AILLEURS DANS LA FRANCOPHONIE
BLOGUE - Le rêve d'une université franco-ontarienne en Ontario est-il encore vivant?
Pas de doute, si on se fie aux commentaires entendus en fin de semaine dernière aux États généraux sur l'éducation postsecondaire en français, qui se tenaient à Toronto. Il y a un consensus. Les francophones veulent leur université, en briques et mortier. Pas d'une autre université bilingue. Ils veulent d'un établissement où ils auront le sentiment de faire partie de la communauté francophone. « Il faut se sentir chez nous », avons-nous pu entendre.
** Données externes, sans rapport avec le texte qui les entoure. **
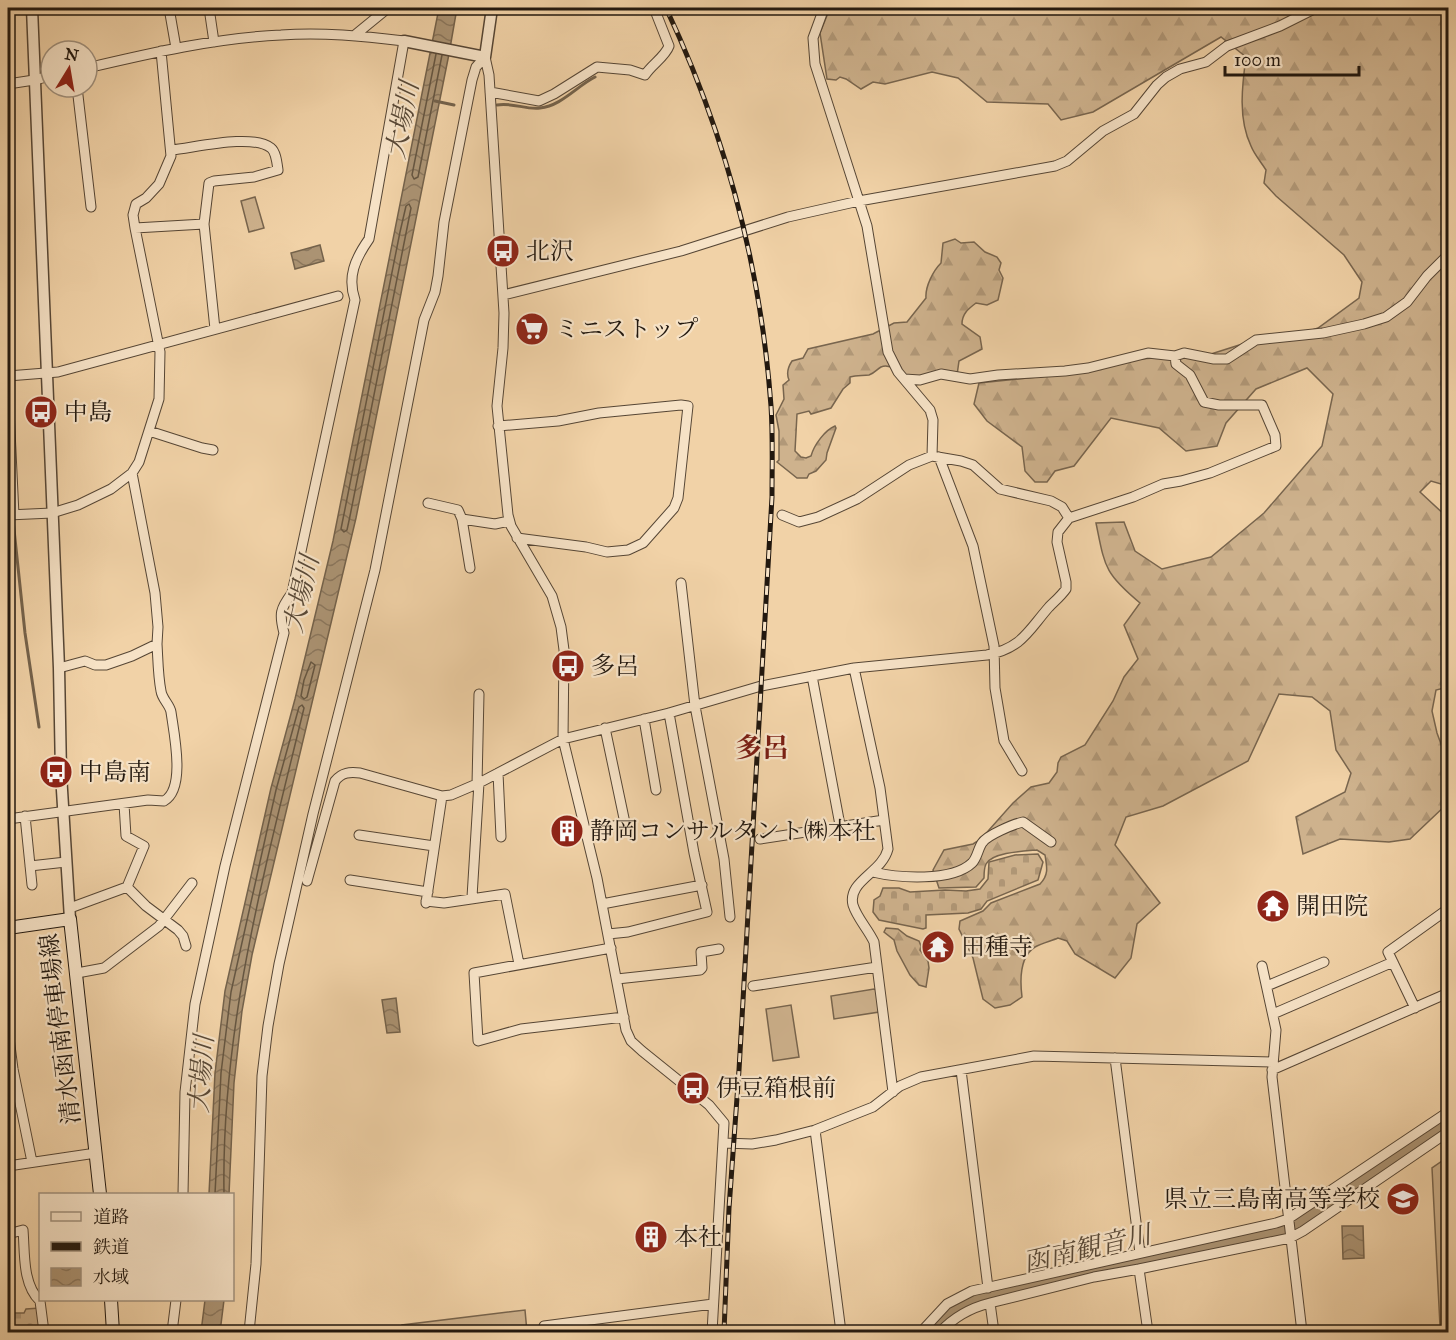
<svg xmlns="http://www.w3.org/2000/svg" width="1456" height="1340" font-family="'IM FELL Great Primer','Noto Serif JP',serif">
<defs>
<pattern id="forest-firs" width="22" height="20" patternUnits="userSpaceOnUse" patternTransform="scale(1.5)"><rect width="22" height="20" fill="#ceb28d"/><path d="M5 1l3.5 6h-7zM16 11l3.5 6h-7z" fill="#b19878"/></pattern>
<pattern id="cemetery-stones" width="16" height="16" patternUnits="userSpaceOnUse" patternTransform="scale(1.5)"><rect width="16" height="16" fill="#ceb28d"/><path d="M2 7V4a2 2 0 0 1 4 0v3zM10 15v-3a2 2 0 0 1 4 0v3z" fill="#b19878"/></pattern>
<pattern id="water-waves" width="16" height="10" patternUnits="userSpaceOnUse" patternTransform="scale(1.5)"><rect width="16" height="10" fill="#ab9373"/><path d="M0 5q4-4 8 0t8 0" fill="none" stroke="#8b775d"/></pattern>
</defs>
<rect width="100%" height="100%" fill="#f1d2a7"/>
<filter id="stains"><feTurbulence type="fractalNoise" baseFrequency=".00333" numOctaves="4"/><feColorMatrix values="0 0 0 0 .2 0 0 0 0 .09 0 0 0 0 .02 0 0 0 .5 -.17"/></filter>
<radialGradient id="worn" r=".72"><stop offset=".6" stop-color="#630" stop-opacity="0"/><stop offset="1" stop-color="#630" stop-opacity=".3"/></radialGradient>
<path fill="#ceb28d" stroke="#78654e" stroke-width="1.5" d="M255,197L264,228L249,232L241,201Z
M874,989L877,991L879,1012L834,1019L831,996Z
M791,1005L799,1057L773,1061L766,1009Z
M1448,1157V1326H1440L1432,1168Z
M525,1310L527,1332H403L402,1325Z"/>
<path fill="url(#forest-firs)" stroke="#78654e" stroke-width="1.5" d="M830,8H1448V486L1431,481L1420,492L1448,518V687L1436,690L1432,711L1437,733L1448,763V803L1410,839L1389,842L1340,839L1303,854L1296,817L1345,792L1351,773L1336,750L1330,711L1312,697L1279,694L1248,761L1163,806L1126,817L1115,845L1160,903L1137,924L1131,958L1115,978L1075,954L1067,941L1058,938C1051,941 1042,943 1035,947C1019,957 1020,981 1022,997L1010,1005L995,1008L983,999L973,958L959,929L960,921L983,911L991,903L1040,884C1049,875 1047,867 1045,855L1037,850C1025,851 992,852 986,864C984,868 984,874 984,878L976,887L939,888L933,870L944,850L973,844L981,839L1013,803L1031,787L1049,783L1057,772L1058,763L1061,757L1085,745L1113,701L1124,677L1138,659L1124,625L1140,603C1104,573 1105,567 1096,523L1124,522L1135,551L1162,569L1211,557L1264,513L1322,446L1333,394L1307,368L1256,389L1226,423L1217,446L1186,451L1159,428L1111,418L1074,466L1055,471L1047,482H1035L1025,471L1022,447L987,421L974,404L979,383L1085,372L1140,359L1211,354L1274,334L1304,333L1318,328L1359,298L1362,282L1344,255L1276,196L1264,183L1266,170C1261,162 1254,154 1251,146C1238,119 1242,86 1246,57L1221,37L1093,112L1061,120L1048,104L987,102L958,78L932,72L885,84L873,82L861,89L846,79L840,77L836,80L827,79L820,33Z
M955,239L961,243L974,242L985,252L997,257L1001,263L999,270L1003,278L998,300L987,305L976,303C968,309 962,314 962,324L980,337L982,349L959,361L957,375L907,377C901,372 890,363 881,367C877,369 875,373 869,375C863,376 857,375 850,377V383L843,389L831,408L811,414L809,411L797,414L795,451L801,457L806,458L811,456C814,445 825,430 835,426L836,428L827,453L826,460L816,471L809,474L807,478H797L777,462L779,460V431L776,415L784,399L783,385L789,380C786,373 788,367 792,361L803,358L808,349L873,334L894,323L907,322L926,298C925,287 933,271 941,263L943,243Z
M886,928L898,929L907,936L919,941L921,946L920,950L928,961L929,968L926,987L919,985L910,975L897,951L894,940L884,932Z"/>
<path fill="url(#cemetery-stones)" stroke="#78654e" stroke-width="1.5" d="M1038,854L1043,862L1038,880L987,901L981,909L968,913L926,915V928L923,929L879,920L873,912L874,900L880,896L883,888H899L910,892L945,890L966,891L980,889L988,879L989,862L1015,855Z
M40,1308L42,1332H16L15,1329L8,1324V1313H24L26,1309Z"/>
<path fill="url(#water-waves)" stroke="#74624b" stroke-width="1.5" d="M439,8H457L449,54L356,518L252,955L242,1011L234,1083L229,1194H209L215,1073L225,991L271,788L295,699L333,541Z
M320,245L324,261L295,269L291,253Z
M396,998L400,1032L387,1033L382,1000Z
M1342,1226H1363L1364,1258L1343,1259Z
M205,1300H224L220,1332H201Z"/>
<g fill="none" stroke-linecap="round" stroke-linejoin="round">
<path stroke="#665641" stroke-width="1.5" d="M436,54L412,175L414,179L418,177L442,55
M409,204L411,208L350,516L347,530L344,532L341,529L400,232L406,206Z
M311,662L315,665L307,697L304,699L301,696L304,680Z
M215,1194L221,1073L231,992L276,790L299,707L302,705L304,708C265,869 221,1027 224,1194"/>
<path stroke="#74624b" stroke-width="3" d="M435,101L454,105
M497,105C512,102 526,110 540,108C561,106 577,86 595,77
M8,480V493
M13,520L25,633L39,727"/>
<path stroke="#ab9373" stroke-width="16" d="M930,1332L955,1309L980,1298L1283,1229L1448,1121"/>
<g stroke="#564635" stroke-width="11">
<path id="minor" d="M169,8L176,48
M209,8L214,42
M824,8L813,38L815,64L867,226L888,352L898,372L930,410L933,420L932,456
M355,35L388,8
M87,68C151,53 215,38 281,35C322,32 363,36 404,41L369,239C355,259 347,277 355,300L292,593C280,609 279,614 284,633L225,866L195,1004L185,1092L183,1194
M8,84L34,80L51,76
M77,87L91,207
M490,92L539,101L554,94L597,67L630,70L645,75C651,65 665,57 669,46L654,8
M171,150C194,148 252,133 271,148C276,152 277,163 278,170L254,177L214,181L209,183L204,224L215,329
M135,228L204,224
M503,295L681,251L788,217L859,201L1055,166L1067,161L1103,131L1134,114L1157,85L1166,77L1180,69L1206,62L1227,46L1280,26L1316,8
M8,376L58,372L338,296
M904,379L920,380L941,374L970,379L998,375L1065,371L1088,368L1148,353L1175,356L1184,353L1214,359H1227L1256,340L1323,333L1364,324L1386,317L1407,302L1427,276L1448,255
M8,388L14,515
M498,426L558,421L599,413L681,405L688,406L678,498L674,508L643,543L628,550L607,552L586,547L517,538
M149,431L202,448L213,450
M939,457L973,546L994,646L995,688L1004,741L1022,771
M428,503L458,510L462,519L495,524L509,521
M8,515L52,513L78,505L111,489L132,473L139,462L159,399L160,352L135,228L133,215L136,204L146,198L159,184L171,156L161,51
M782,515L799,522L818,517L857,499L909,465L932,456L961,461L973,465L1000,489L1051,501L1062,507L1069,518
M462,519L470,568
M681,583L695,706L724,859L730,917
M59,668L85,661L95,665H106L132,656L157,644L158,627L155,593L132,473
M854,668L880,788L888,849C882,873 847,881 853,905C857,918 868,929 874,942L893,1092
M812,676L840,825
M644,719L656,790
M498,773L501,837
M477,784L479,694
M25,816L32,885
M8,819L148,800L164,801C186,789 174,734 171,712C170,705 162,699 161,691C158,676 158,660 157,644
M586,833L625,823L605,728
M359,835L434,846
M760,839L884,820
M30,866L66,862
M873,872C898,878 952,882 972,863C977,858 978,849 982,843C987,835 1014,824 1023,822L1051,842
M350,880L428,892
M307,881L335,781C342,772 350,772 360,773L442,796L451,795L479,783L563,739L669,713L761,686L854,668L987,655C1022,648 1028,631 1049,607C1055,601 1061,596 1066,589V582L1057,542L1058,532L1069,518L1133,497L1163,484L1181,481L1210,473L1276,446L1275,435L1262,405H1219L1204,402L1190,375L1176,364L1175,356
M127,887L146,906L178,930L183,936L186,946
M472,897L479,783
M426,901L444,903L505,894L519,964
M426,903L442,796
M602,904L702,885
M70,908L127,887L144,846L126,836L124,804
M608,934L628,932L707,912L694,853L669,713
M611,948L474,973L478,1041L521,1029L624,1017
M1262,966L1276,1030L1272,1077L1302,1332
M77,973L104,968L159,926L192,883
M617,979L700,970L702,968L701,952L719,949
M753,986L877,967
M1267,986L1324,962
M1415,1008L1388,952L1448,909
M1273,1014L1393,962
M8,1030L13,1069L32,1162
M1115,1058L1140,1253
M961,1070L988,1288
M1272,1070L1448,993
M815,1130L841,1332
M724,1143L752,1144L776,1140L815,1130L873,1107L900,1086L921,1077L1034,1056L1273,1062
M8,1166L96,1153
M8,1234L23,1230C25,1252 22,1284 40,1301L44,1332
M1139,1269L1290,1238L1303,1231L1448,1132
M172,1332L176,1300
M249,1332L256,1264L262,1076L268,1026L279,964L313,814L375,570L424,320L435,292L438,276L444,222L472,80L476,67L485,57L489,75L504,313L503,348L497,406L508,515L511,526L552,596L561,627L564,650L563,739L597,878L626,1030L631,1041L642,1051L709,1105L724,1123L712,1332
M545,1332L544,1326L713,1304
M921,1332L947,1304L972,1291L1276,1223L1288,1219L1448,1112
M940,1332C954,1317 970,1308 990,1303
M994,1332L990,1303L1094,1277L1139,1269L1148,1332"/>
</g>
<g stroke="#564635" stroke-width="13">
<path id="tertiary" d="M32,8L59,668L61,774L70,919
M404,41L485,57L492,8"/>
</g>
<g stroke="#22180f" stroke-width="14">
<path id="secondary" d="M8,928L70,919L100,1194
M111,1300L113,1332"/>
</g>
<use href="#minor" stroke="#f6e2c6" stroke-width="9"/>
<use href="#tertiary" stroke="#f6e2c6" stroke-width="10"/>
<use href="#secondary" stroke="#f6e2c6" stroke-width="12"/>
<g stroke="#22180f" stroke-width="5">
<path id="rail" d="M666,8C725,133 761,268 771,406C773,436 772,467 772,497L739,1070L729,1208L724,1332"/>
</g>
<use href="#rail" stroke="#f6e2c6" stroke-width="3" stroke-dasharray="9" stroke-linecap="butt"/>
</g>
<defs>
<g id="bus-disc" transform="scale(1.725)"><circle r="9.5" fill="#8f2418" stroke="#f6e2c6"/><path d="M-5-6H5V4H4V6H2V4H-2V6H-4V4H-5ZM-3.5-4V0h7V-4ZM-3.5 1.2v1.5H-2V1.2ZM2 1.2v1.5H3.5V1.2Z" fill="#fff"/></g>
<g id="supermarket-disc" transform="scale(1.725)"><circle r="9.5" fill="#8f2418" stroke="#f6e2c6"/><path d="M-6-5.5h2.5l.6 2H6L4.5 2H-2.5L-4.4-4H-6ZM-1.5 3.2a1.3 1.3 0 1 0 .1 0ZM3 3.2a1.3 1.3 0 1 0 .1 0Z" fill="#fff"/></g>
<g id="building-disc" transform="scale(1.725)"><circle r="9.5" fill="#8f2418" stroke="#f6e2c6"/><path d="M-4-6H4V6H1V3H-1V6H-4ZM-2.5-4.3h1.7v1.8h-1.7ZM.8-4.3h1.7v1.8H.8ZM-2.5-1h1.7V.8h-1.7ZM.8-1h1.7V.8H.8Z" fill="#fff"/></g>
<g id="temple-disc" transform="scale(1.725)"><circle r="9.5" fill="#8f2418" stroke="#f6e2c6"/><path d="M0-6L5-2H3V0L6.5 2.5H4V6H1.5V3h-3V6H-4V2.5H-6.5L-3 0V-2H-5Z" fill="#fff"/></g>
<g id="school-disc" transform="scale(1.725)"><circle r="9.5" fill="#8f2418" stroke="#f6e2c6"/><path d="M0-5L7-2L0 1L-7-2ZM-4 1L0 2.5L4 1V4Q0 6-4 4Z" fill="#fff"/></g>
</defs>
<g fill-rule="evenodd">
<use href="#bus-disc" x="503" y="251"/>
<use href="#supermarket-disc" x="532" y="329"/>
<use href="#bus-disc" x="41" y="412"/>
<use href="#bus-disc" x="568" y="666"/>
<use href="#bus-disc" x="56" y="772"/>
<use href="#building-disc" x="567" y="831"/>
<use href="#temple-disc" x="1273" y="906"/>
<use href="#temple-disc" x="938" y="947"/>
<use href="#bus-disc" x="693" y="1088"/>
<use href="#school-disc" x="1403" y="1199"/>
<use href="#building-disc" x="651" y="1237"/>
</g>
<g text-anchor="middle" dominant-baseline="central" stroke-width="4.5" stroke-linejoin="round" paint-order="stroke">
<g font-size="24" fill="#22180f" stroke="#f6e2c6" text-anchor="start">
<text x="526" y="251">北沢</text>
<text x="555" y="329">ミニストップ</text>
<text x="64" y="412">中島</text>
<text x="591" y="666">多呂</text>
<text x="79" y="772">中島南</text>
<text x="590" y="831">静岡コンサルタント㈱本社</text>
<text x="1296" y="906">開田院</text>
<text x="961" y="947">田種寺</text>
<text x="716" y="1088">伊豆箱根前</text>
<text x="1380" y="1199" text-anchor="end">県立三島南高等学校</text>
<text x="674" y="1237">本社</text>
</g>
<g font-size="24" fill="#22180f" stroke="#f6e2c6">
<text transform="translate(60 1029) rotate(-97)">清水函南停車場線</text>
</g>
<g font-size="26" font-style="italic" fill="#594937" stroke="#f6e2c6">
<text transform="translate(402 120) rotate(-79)">大場川</text>
<text transform="translate(301 594) rotate(-77)">大場川</text>
<text transform="translate(201 1074) rotate(-86)">大場川</text>
<text transform="translate(1087 1248) rotate(-13)">函南観音川</text>
</g>
<g font-size="27" font-weight="bold" fill="#7a1f14" stroke="#f6e2c6">
<text x="762" y="747">多呂</text>
</g>
</g>
<rect width="1456" height="1340" fill="none" stroke="#f1d2a7" stroke-width="30"/>
<rect x="9" y="9" width="1438" height="1322" fill="none" stroke="#22180f" stroke-width="3"/>
<rect x="15" y="15" width="1426" height="1310" fill="none" stroke="#22180f" stroke-width="1.5"/>
<rect x="39" y="1193" width="195" height="108" fill="#f6e2c6" stroke="#a1917d" stroke-width="1.5"/>
<rect x="51" y="1212" width="30" height="9" fill="#f6e2c6" stroke="#a1917d" stroke-width="1.5"/>
<text x="93" y="1223" font-size="18" fill="#22180f">道路</text>
<rect x="51" y="1242" width="30" height="9" fill="#22180f" stroke="#a1917d" stroke-width="1.5"/>
<text x="93" y="1253" font-size="18" fill="#22180f">鉄道</text>
<rect x="51" y="1268" width="30" height="18" fill="url(#water-waves)" stroke="#a1917d" stroke-width="1.5"/>
<text x="93" y="1283" font-size="18" fill="#22180f">水域</text>
<g transform="translate(69 69) rotate(11)"><circle r="28" fill="#f6e2c6" stroke="#a1917d" stroke-width="1.5"/>
<path d="M0-4.5L10 22L0 15L-10 22Z" fill="#8f2418"/>
<text y="-9" font-size="16" font-weight="bold" text-anchor="middle" fill="#22180f">N</text>
</g>
<path d="M1225 66v9h134v-9" fill="none" stroke="#22180f" stroke-width="3"/>
<text x="1234" y="66" font-size="18" fill="#22180f" stroke="#f6e2c6" stroke-width="4.5" paint-order="stroke">100 m</text>
<rect width="100%" height="100%" filter="url(#stains)"/>
<rect width="100%" height="100%" fill="url(#worn)"/>
</svg>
Mais le rêve d'une université franco-ontarienne est-il seulement réaliste? Plus ou moins à court terme si on se fie aux réponses de la ministre déléguée aux Affaires francophones Madeleine Meilleur et de la première ministre Kathleen Wynne. Elles se montrent certainement ouvertes. Mais toujours pas d'engagement formel.
Il n'y a, par exemple, aucune mention directe d'une future université franco-ontarienne dans les lettres de mandat qui ont été envoyées par la première ministre à la fin septembre à ses ministres. Ces lettres contiennent toutes les attentes et priorités de Kathleen Wynne pour chaque ministre.
À la ministre Meilleur, Kathleen Wynne écrit qu'elle devra « envisager les options visant à accroître l'accès à des programmes postsecondaires de langue française en Ontario ». À Reza Moridi, ministre de la Formation et des Collèges et Universités, elle lui demande de « continuer à reconnaître et à combler les besoins des divers groupes d'apprenants, dont la communauté franco-ontarienne ».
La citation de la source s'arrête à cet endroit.